[Brief]
The entries that follow should be written out exactly.
BEGIN Data records
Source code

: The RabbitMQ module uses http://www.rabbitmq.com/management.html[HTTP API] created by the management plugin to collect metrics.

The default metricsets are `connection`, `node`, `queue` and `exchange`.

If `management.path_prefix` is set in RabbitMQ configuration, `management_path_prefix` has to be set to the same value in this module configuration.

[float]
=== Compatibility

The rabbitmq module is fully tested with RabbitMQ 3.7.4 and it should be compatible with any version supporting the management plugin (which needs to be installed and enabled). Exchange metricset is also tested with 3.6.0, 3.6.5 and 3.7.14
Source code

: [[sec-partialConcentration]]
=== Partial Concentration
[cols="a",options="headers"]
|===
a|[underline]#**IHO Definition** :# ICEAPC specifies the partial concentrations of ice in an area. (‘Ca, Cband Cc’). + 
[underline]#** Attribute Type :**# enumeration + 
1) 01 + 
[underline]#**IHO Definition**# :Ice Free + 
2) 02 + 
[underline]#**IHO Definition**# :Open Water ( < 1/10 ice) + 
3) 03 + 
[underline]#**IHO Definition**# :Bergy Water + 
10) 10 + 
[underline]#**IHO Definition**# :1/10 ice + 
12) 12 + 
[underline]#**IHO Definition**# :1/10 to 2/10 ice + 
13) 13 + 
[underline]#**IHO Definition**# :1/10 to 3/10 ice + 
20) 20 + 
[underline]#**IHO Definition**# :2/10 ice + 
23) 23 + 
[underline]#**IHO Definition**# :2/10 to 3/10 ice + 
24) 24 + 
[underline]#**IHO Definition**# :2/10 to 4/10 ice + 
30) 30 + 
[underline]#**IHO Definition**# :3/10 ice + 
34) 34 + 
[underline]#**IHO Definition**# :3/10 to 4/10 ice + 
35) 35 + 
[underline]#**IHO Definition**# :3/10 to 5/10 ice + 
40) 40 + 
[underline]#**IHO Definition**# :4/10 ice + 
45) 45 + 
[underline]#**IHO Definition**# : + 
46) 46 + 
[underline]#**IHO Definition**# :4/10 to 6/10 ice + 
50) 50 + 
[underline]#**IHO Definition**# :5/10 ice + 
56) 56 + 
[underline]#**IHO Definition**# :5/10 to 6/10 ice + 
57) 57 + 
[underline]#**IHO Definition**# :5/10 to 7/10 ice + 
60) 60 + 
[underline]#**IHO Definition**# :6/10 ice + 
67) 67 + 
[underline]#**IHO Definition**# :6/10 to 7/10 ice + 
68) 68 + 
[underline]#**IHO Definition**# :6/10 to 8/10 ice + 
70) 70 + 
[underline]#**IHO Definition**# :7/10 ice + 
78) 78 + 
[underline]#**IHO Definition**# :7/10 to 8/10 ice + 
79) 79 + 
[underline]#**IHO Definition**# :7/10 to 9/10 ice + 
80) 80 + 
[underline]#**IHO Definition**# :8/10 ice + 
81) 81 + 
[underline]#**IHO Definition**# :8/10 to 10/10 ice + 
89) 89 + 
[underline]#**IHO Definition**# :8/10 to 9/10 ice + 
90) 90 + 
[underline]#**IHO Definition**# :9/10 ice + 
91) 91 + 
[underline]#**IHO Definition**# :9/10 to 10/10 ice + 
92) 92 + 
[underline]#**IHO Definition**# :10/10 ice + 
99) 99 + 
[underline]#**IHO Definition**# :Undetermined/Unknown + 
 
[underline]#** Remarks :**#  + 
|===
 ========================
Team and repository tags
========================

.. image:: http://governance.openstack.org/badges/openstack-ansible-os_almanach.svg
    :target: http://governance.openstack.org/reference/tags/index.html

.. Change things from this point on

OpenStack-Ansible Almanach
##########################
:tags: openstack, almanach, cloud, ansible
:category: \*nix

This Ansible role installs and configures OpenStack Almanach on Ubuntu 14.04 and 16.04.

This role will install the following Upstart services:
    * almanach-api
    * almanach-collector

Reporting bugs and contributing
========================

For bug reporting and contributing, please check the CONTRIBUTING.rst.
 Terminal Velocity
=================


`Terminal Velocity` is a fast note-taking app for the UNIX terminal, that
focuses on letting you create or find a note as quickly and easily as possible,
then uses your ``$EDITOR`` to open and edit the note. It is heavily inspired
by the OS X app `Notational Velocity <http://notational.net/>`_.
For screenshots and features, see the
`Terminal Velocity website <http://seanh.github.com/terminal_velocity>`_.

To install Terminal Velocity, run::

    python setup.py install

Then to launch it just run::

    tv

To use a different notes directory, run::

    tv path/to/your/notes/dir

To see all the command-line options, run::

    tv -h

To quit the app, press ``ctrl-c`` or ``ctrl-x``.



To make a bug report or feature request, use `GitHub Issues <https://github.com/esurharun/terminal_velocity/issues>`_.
END Data records
[Final answer]
Source code

: The RabbitMQ module uses http://www.rabbitmq.com/management.html[HTTP API] created by the management plugin to collect metrics.

The default metricsets are `connection`, `node`, `queue` and `exchange`.

If `management.path_prefix` is set in RabbitMQ configuration, `management_path_prefix` has to be set to the same value in this module configuration.

[float]
=== Compatibility

The rabbitmq module is fully tested with RabbitMQ 3.7.4 and it should be compatible with any version supporting the management plugin (which needs to be installed and enabled). Exchange metricset is also tested with 3.6.0, 3.6.5 and 3.7.14
Source code

: [[sec-partialConcentration]]
=== Partial Concentration
[cols="a",options="headers"]
|===
a|[underline]#**IHO Definition** :# ICEAPC specifies the partial concentrations of ice in an area. (‘Ca, Cband Cc’). + 
[underline]#** Attribute Type :**# enumeration + 
1) 01 + 
[underline]#**IHO Definition**# :Ice Free + 
2) 02 + 
[underline]#**IHO Definition**# :Open Water ( < 1/10 ice) + 
3) 03 + 
[underline]#**IHO Definition**# :Bergy Water + 
10) 10 + 
[underline]#**IHO Definition**# :1/10 ice + 
12) 12 + 
[underline]#**IHO Definition**# :1/10 to 2/10 ice + 
13) 13 + 
[underline]#**IHO Definition**# :1/10 to 3/10 ice + 
20) 20 + 
[underline]#**IHO Definition**# :2/10 ice + 
23) 23 + 
[underline]#**IHO Definition**# :2/10 to 3/10 ice + 
24) 24 + 
[underline]#**IHO Definition**# :2/10 to 4/10 ice + 
30) 30 + 
[underline]#**IHO Definition**# :3/10 ice + 
34) 34 + 
[underline]#**IHO Definition**# :3/10 to 4/10 ice + 
35) 35 + 
[underline]#**IHO Definition**# :3/10 to 5/10 ice + 
40) 40 + 
[underline]#**IHO Definition**# :4/10 ice + 
45) 45 + 
[underline]#**IHO Definition**# : + 
46) 46 + 
[underline]#**IHO Definition**# :4/10 to 6/10 ice + 
50) 50 + 
[underline]#**IHO Definition**# :5/10 ice + 
56) 56 + 
[underline]#**IHO Definition**# :5/10 to 6/10 ice + 
57) 57 + 
[underline]#**IHO Definition**# :5/10 to 7/10 ice + 
60) 60 + 
[underline]#**IHO Definition**# :6/10 ice + 
67) 67 + 
[underline]#**IHO Definition**# :6/10 to 7/10 ice + 
68) 68 + 
[underline]#**IHO Definition**# :6/10 to 8/10 ice + 
70) 70 + 
[underline]#**IHO Definition**# :7/10 ice + 
78) 78 + 
[underline]#**IHO Definition**# :7/10 to 8/10 ice + 
79) 79 + 
[underline]#**IHO Definition**# :7/10 to 9/10 ice + 
80) 80 + 
[underline]#**IHO Definition**# :8/10 ice + 
81) 81 + 
[underline]#**IHO Definition**# :8/10 to 10/10 ice + 
89) 89 + 
[underline]#**IHO Definition**# :8/10 to 9/10 ice + 
90) 90 + 
[underline]#**IHO Definition**# :9/10 ice + 
91) 91 + 
[underline]#**IHO Definition**# :9/10 to 10/10 ice + 
92) 92 + 
[underline]#**IHO Definition**# :10/10 ice + 
99) 99 + 
[underline]#**IHO Definition**# :Undetermined/Unknown + 
 
[underline]#** Remarks :**#  + 
|===
 ========================
Team and repository tags
========================

.. image:: http://governance.openstack.org/badges/openstack-ansible-os_almanach.svg
    :target: http://governance.openstack.org/reference/tags/index.html

.. Change things from this point on

OpenStack-Ansible Almanach
##########################
:tags: openstack, almanach, cloud, ansible
:category: \*nix

This Ansible role installs and configures OpenStack Almanach on Ubuntu 14.04 and 16.04.

This role will install the following Upstart services:
    * almanach-api
    * almanach-collector

Reporting bugs and contributing
========================

For bug reporting and contributing, please check the CONTRIBUTING.rst.
 Terminal Velocity
=================


`Terminal Velocity` is a fast note-taking app for the UNIX terminal, that
focuses on letting you create or find a note as quickly and easily as possible,
then uses your ``$EDITOR`` to open and edit the note. It is heavily inspired
by the OS X app `Notational Velocity <http://notational.net/>`_.
For screenshots and features, see the
`Terminal Velocity website <http://seanh.github.com/terminal_velocity>`_.

To install Terminal Velocity, run::

    python setup.py install

Then to launch it just run::

    tv

To use a different notes directory, run::

    tv path/to/your/notes/dir

To see all the command-line options, run::

    tv -h

To quit the app, press ``ctrl-c`` or ``ctrl-x``.



To make a bug report or feature request, use `GitHub Issues <https://github.com/esurharun/terminal_velocity/issues>`_.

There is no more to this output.